| Your task |
In the records below, replace every "Nieuwsreacties" with "Reacties" and give all the text again with nothing else changed. Leave the pictures out of your answer.

| Dataset entries |
* * * *

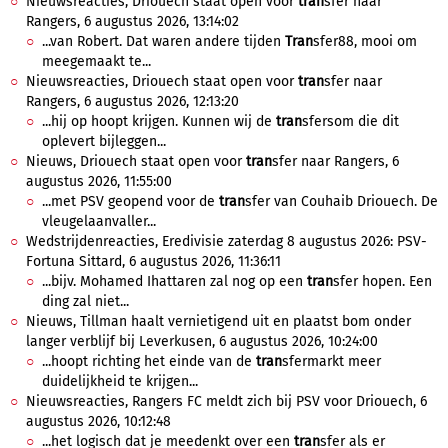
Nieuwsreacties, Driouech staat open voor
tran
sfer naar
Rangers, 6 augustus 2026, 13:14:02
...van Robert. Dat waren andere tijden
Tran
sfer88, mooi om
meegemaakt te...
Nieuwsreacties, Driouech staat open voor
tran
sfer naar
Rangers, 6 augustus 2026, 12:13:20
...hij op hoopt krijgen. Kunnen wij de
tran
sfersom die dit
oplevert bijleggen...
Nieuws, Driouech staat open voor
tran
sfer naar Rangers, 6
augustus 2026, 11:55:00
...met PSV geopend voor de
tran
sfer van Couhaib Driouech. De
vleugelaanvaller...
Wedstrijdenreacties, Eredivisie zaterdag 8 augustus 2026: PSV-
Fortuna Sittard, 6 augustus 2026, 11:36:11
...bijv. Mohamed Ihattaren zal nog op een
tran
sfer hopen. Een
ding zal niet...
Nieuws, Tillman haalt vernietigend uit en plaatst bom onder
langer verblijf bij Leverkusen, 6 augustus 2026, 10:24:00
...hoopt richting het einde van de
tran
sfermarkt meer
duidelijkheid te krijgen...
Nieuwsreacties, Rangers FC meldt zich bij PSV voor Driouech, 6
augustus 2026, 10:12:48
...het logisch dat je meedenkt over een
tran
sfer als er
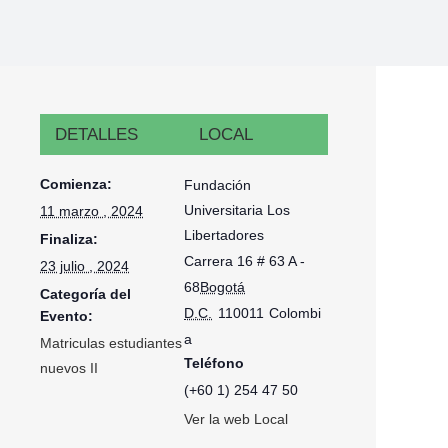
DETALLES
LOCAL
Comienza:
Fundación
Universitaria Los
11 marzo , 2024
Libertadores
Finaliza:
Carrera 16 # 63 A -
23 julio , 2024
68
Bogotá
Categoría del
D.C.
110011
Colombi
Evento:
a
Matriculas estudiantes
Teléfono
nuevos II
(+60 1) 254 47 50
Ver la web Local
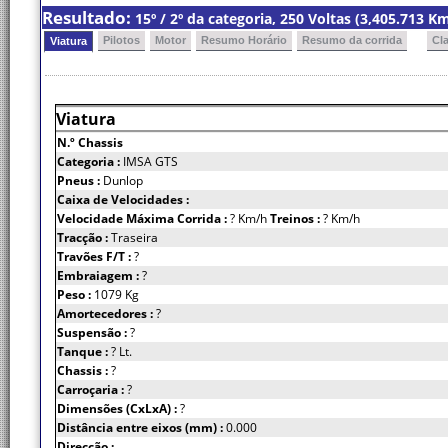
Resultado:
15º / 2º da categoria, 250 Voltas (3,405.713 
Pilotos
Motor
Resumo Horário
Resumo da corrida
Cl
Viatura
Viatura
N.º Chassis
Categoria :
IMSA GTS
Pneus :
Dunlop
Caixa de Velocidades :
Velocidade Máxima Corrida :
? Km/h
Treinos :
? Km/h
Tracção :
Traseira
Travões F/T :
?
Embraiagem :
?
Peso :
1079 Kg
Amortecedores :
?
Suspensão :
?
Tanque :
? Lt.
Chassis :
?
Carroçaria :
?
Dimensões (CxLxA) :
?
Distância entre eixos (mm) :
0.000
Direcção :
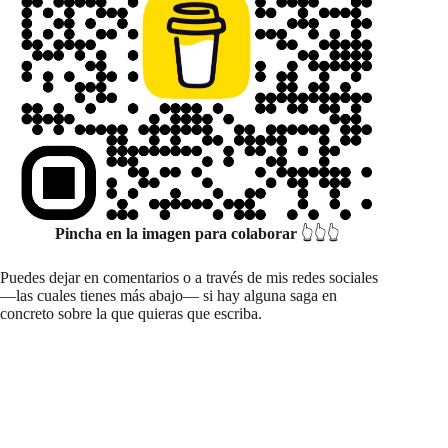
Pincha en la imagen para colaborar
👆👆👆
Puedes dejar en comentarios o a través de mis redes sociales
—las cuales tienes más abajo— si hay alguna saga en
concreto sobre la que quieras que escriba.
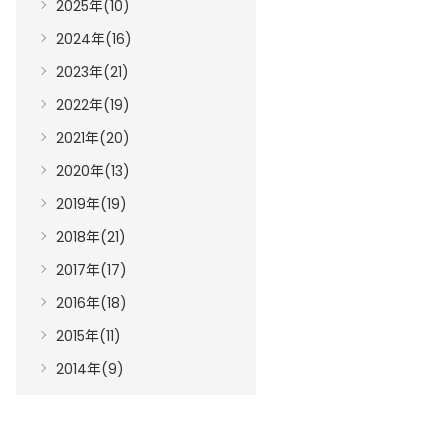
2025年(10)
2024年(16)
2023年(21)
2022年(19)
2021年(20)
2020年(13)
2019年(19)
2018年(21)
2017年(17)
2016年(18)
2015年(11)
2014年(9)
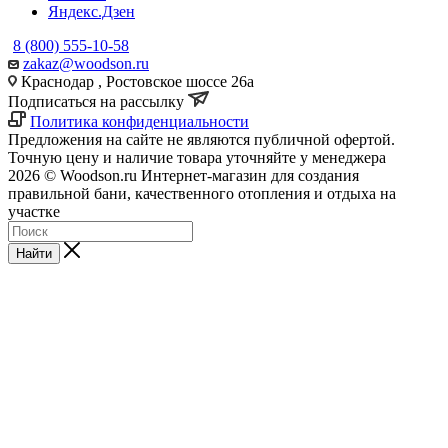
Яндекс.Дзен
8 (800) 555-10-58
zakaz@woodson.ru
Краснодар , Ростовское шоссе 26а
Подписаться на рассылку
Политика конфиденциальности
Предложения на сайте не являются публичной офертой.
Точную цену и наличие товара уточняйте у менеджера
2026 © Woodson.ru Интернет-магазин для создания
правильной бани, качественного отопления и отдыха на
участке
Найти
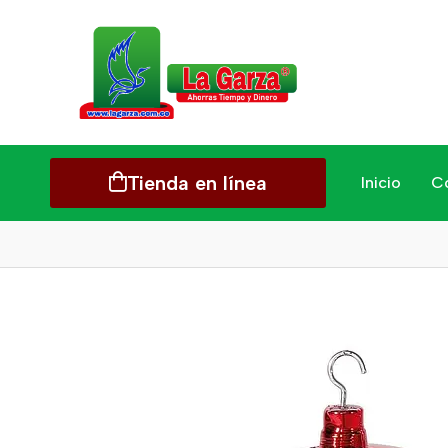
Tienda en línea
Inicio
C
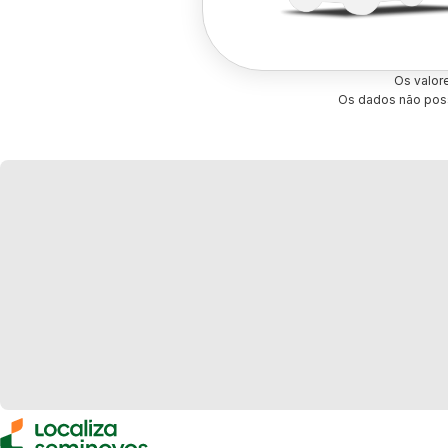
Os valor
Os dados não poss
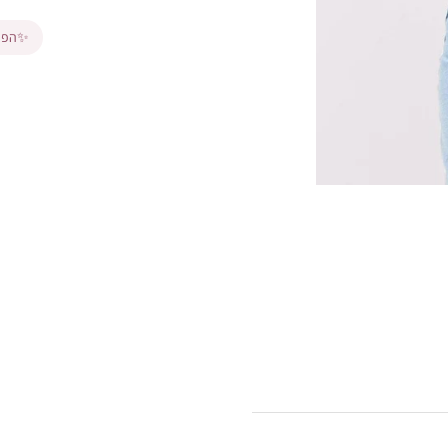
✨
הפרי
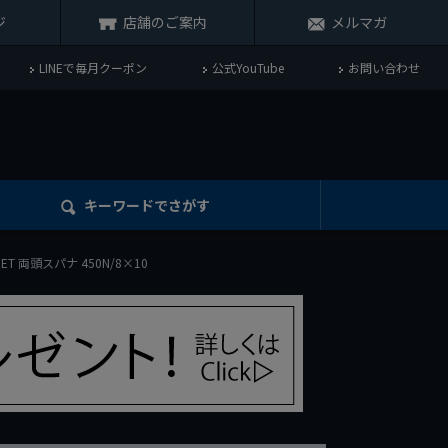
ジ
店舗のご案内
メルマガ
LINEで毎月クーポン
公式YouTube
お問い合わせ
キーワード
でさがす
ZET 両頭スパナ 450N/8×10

* * * *

| Exercise answer |
Reacties, Driouech staat open voor
tran
sfer naar
Rangers, 6 augustus 2026, 13:14:02
...van Robert. Dat waren andere tijden
Tran
sfer88, mooi om
meegemaakt te...
Reacties, Driouech staat open voor
tran
sfer naar
Rangers, 6 augustus 2026, 12:13:20
...hij op hoopt krijgen. Kunnen wij de
tran
sfersom die dit
oplevert bijleggen...
Nieuws, Driouech staat open voor
tran
sfer naar Rangers, 6
augustus 2026, 11:55:00
...met PSV geopend voor de
tran
sfer van Couhaib Driouech. De
vleugelaanvaller...
Wedstrijdenreacties, Eredivisie zaterdag 8 augustus 2026: PSV-
Fortuna Sittard, 6 augustus 2026, 11:36:11
...bijv. Mohamed Ihattaren zal nog op een
tran
sfer hopen. Een
ding zal niet...
Nieuws, Tillman haalt vernietigend uit en plaatst bom onder
langer verblijf bij Leverkusen, 6 augustus 2026, 10:24:00
...hoopt richting het einde van de
tran
sfermarkt meer
duidelijkheid te krijgen...
Reacties, Rangers FC meldt zich bij PSV voor Driouech, 6
augustus 2026, 10:12:48
...het logisch dat je meedenkt over een
tran
sfer als er
DETALLES
LOCAL
Comienza:
Fundación
Universitaria Los
11 marzo , 2024
Libertadores
Finaliza:
Carrera 16 # 63 A -
23 julio , 2024
68
Bogotá
Categoría del
D.C.
110011
Colombi
Evento:
a
Matriculas estudiantes
Teléfono
nuevos II
(+60 1) 254 47 50
Ver la web Local
Resultado:
15º / 2º da categoria, 250 Voltas (3,405.713 
Pilotos
Motor
Resumo Horário
Resumo da corrida
Cl
Viatura
Viatura
N.º Chassis
Categoria :
IMSA GTS
Pneus :
Dunlop
Caixa de Velocidades :
Velocidade Máxima Corrida :
? Km/h
Treinos :
? Km/h
Tracção :
Traseira
Travões F/T :
?
Embraiagem :
?
Peso :
1079 Kg
Amortecedores :
?
Suspensão :
?
Tanque :
? Lt.
Chassis :
?
Carroçaria :
?
Dimensões (CxLxA) :
?
Distância entre eixos (mm) :
0.000
Direcção :
Pincha en la imagen para colaborar
👆👆👆
Puedes dejar en comentarios o a través de mis redes sociales
—las cuales tienes más abajo— si hay alguna saga en
concreto sobre la que quieras que escriba.
2025年(10)
2024年(16)
2023年(21)
2022年(19)
2021年(20)
2020年(13)
2019年(19)
2018年(21)
2017年(17)
2016年(18)
2015年(11)
2014年(9)
Яндекс.Дзен
8 (800) 555-10-58
zakaz@woodson.ru
Краснодар , Ростовское шоссе 26а
Подписаться на рассылку
Политика конфиденциальности
Предложения на сайте не являются публичной офертой.
Точную цену и наличие товара уточняйте у менеджера
2026 © Woodson.ru Интернет-магазин для создания
правильной бани, качественного отопления и отдыха на
участке
Найти
Tienda en línea
Inicio
C
Os valor
Os dados não poss
✨
הפרי
ジ
店舗のご案内
メルマガ
LINEで毎月クーポン
公式YouTube
お問い合わせ
キーワード
でさがす
ZET 両頭スパナ 450N/8×10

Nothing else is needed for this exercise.